The Cage by Louise Friday
Personal growth, retrospection, questioning and resolution are common themes in all kinds of fiction—erotica included. Each and all are difficult tropes to maintain over the length of a narrative, particularly when the story is first-person. Involving sex can certainly complement the story, but it can also be a burden. Adding sex can make the character even more introspective and this is what makes The Cage a challenging read.
There is certainly a story here, one woman‘s journey of self-reclamation and discovery. But that story is weighed down by the reader having to wade through the narrator‘s repetitive inner monologue. Over and over we hear the same thoughts on her lover, her needs and her difficulties.
However, at the same time, there are significant contributing factors to her story that are only vaquely referenced, or oddly referenced. And some are inconsistently referenced. Her use of spliff (synonyms for marijuana abound, please use some different ones) is a minor factor in the beginning but becomes a massively pervading influence by the end.

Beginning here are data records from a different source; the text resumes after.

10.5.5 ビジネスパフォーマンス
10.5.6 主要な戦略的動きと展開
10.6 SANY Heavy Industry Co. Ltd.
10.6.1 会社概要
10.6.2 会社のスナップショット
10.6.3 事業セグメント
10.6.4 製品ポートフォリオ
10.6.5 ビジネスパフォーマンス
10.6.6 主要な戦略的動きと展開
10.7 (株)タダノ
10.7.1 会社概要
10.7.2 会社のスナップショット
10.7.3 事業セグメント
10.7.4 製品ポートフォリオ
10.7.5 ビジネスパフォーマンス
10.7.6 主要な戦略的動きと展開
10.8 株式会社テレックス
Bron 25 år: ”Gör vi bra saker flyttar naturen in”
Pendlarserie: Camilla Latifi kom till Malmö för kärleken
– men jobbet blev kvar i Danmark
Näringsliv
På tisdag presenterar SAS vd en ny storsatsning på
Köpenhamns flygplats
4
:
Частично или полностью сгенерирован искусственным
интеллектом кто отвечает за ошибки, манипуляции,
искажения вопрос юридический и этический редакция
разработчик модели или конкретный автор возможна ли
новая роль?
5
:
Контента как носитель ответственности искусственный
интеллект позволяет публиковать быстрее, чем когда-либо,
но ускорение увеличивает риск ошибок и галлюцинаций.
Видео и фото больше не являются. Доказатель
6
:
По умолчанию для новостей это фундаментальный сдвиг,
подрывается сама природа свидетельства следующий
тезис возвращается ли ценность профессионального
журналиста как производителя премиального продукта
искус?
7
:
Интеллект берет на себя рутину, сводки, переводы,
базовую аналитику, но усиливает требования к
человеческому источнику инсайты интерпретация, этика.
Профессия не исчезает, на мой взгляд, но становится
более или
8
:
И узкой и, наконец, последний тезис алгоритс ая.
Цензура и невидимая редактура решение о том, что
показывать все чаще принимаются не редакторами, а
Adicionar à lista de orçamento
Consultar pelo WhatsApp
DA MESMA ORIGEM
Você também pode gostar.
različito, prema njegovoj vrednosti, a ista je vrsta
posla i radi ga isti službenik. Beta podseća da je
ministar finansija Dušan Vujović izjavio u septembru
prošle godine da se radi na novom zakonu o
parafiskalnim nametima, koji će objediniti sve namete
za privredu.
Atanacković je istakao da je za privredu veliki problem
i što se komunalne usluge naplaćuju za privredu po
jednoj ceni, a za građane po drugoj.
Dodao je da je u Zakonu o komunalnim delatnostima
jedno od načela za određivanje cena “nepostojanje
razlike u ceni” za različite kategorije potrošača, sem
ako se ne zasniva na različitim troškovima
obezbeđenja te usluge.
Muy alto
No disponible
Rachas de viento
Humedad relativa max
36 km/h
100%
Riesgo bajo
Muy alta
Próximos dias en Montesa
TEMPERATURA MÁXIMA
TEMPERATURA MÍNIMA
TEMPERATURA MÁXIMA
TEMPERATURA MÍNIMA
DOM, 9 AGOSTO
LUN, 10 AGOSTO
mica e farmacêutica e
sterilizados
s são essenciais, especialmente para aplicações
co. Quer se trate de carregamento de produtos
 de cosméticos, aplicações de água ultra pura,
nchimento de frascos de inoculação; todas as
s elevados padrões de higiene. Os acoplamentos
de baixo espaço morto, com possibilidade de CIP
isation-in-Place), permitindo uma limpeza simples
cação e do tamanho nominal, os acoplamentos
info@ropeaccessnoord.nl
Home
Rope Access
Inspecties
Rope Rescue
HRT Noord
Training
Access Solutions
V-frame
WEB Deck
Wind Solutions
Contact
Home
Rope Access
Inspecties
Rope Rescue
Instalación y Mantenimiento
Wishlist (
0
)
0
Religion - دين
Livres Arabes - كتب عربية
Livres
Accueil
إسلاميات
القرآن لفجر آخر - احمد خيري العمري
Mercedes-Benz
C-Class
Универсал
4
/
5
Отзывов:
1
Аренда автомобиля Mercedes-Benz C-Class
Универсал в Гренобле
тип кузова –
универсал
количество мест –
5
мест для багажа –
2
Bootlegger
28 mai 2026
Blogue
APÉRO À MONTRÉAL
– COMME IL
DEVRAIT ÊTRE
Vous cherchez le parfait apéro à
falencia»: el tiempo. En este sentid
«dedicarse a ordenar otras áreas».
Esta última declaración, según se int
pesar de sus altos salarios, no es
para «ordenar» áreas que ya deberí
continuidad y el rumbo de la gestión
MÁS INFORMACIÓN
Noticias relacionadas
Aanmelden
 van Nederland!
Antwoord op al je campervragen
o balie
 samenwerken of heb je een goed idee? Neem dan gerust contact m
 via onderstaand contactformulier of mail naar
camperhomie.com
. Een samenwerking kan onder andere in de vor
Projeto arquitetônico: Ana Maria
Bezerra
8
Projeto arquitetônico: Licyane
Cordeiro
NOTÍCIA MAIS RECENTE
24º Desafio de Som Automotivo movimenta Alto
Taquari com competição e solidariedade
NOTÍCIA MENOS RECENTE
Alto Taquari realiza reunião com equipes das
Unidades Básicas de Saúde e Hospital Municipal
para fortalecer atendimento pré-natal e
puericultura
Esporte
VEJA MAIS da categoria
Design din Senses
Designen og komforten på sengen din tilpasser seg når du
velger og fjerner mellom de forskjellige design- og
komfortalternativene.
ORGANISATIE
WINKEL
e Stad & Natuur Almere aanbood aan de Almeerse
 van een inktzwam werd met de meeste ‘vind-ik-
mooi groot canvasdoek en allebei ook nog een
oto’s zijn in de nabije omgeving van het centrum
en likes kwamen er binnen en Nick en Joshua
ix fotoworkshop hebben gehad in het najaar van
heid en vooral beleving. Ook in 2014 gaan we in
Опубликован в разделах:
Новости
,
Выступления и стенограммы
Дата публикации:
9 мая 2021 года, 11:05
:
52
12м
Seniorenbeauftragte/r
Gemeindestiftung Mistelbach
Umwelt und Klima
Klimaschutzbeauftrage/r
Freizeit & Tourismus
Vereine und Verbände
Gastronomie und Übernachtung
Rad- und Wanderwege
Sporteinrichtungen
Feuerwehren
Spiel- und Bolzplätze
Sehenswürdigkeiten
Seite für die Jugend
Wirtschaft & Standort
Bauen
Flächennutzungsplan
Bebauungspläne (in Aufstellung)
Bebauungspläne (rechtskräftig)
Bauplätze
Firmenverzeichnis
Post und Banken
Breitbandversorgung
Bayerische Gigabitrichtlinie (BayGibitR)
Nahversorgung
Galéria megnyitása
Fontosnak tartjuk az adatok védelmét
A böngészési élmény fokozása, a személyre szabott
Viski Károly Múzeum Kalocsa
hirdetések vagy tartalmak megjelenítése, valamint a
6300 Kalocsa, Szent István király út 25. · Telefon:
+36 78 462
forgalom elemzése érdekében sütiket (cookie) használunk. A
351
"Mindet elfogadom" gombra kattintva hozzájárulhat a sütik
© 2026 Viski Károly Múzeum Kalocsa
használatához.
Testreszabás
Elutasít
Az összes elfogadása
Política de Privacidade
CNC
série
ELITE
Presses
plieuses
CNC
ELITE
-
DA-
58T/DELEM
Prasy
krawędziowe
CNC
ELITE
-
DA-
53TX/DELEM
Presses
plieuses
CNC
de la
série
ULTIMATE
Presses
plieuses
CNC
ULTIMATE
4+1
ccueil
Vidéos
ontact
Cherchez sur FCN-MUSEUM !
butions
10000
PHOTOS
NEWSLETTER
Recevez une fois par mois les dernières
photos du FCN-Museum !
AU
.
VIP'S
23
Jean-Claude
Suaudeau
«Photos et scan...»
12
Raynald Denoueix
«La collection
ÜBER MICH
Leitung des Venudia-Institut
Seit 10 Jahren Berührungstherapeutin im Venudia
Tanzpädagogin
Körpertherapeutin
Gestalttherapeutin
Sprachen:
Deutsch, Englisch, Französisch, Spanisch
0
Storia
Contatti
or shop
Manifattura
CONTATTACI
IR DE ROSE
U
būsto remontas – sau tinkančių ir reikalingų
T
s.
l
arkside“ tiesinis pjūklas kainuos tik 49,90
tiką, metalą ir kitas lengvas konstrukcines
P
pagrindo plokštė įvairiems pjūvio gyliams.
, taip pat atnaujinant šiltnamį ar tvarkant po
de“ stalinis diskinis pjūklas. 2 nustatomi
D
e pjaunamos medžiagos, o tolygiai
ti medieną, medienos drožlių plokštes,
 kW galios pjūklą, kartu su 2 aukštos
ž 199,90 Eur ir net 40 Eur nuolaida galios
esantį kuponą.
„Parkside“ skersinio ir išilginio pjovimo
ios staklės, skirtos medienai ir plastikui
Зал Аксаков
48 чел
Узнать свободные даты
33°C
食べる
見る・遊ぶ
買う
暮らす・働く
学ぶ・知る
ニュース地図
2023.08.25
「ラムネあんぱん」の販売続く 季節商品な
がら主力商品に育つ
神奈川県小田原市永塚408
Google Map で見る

Was she coming to an understanding? Perhaps. But it is too hard to tell because we are only privy to the characters rambling, not a structured narrative.
A bright spot in The Cage is how she relates to and comes to understand her lover. This is balanced, though still somewhat repetitive. Their interactions are strong and fully relatable. And their sex, a key ingredient to their journey and hot. Really really hot.
I do think this character‘s story is compelling and if you like single-stream narrative with some hard sex as a contributing factor to personal movement. A bit too much in someone else‘s head for my head.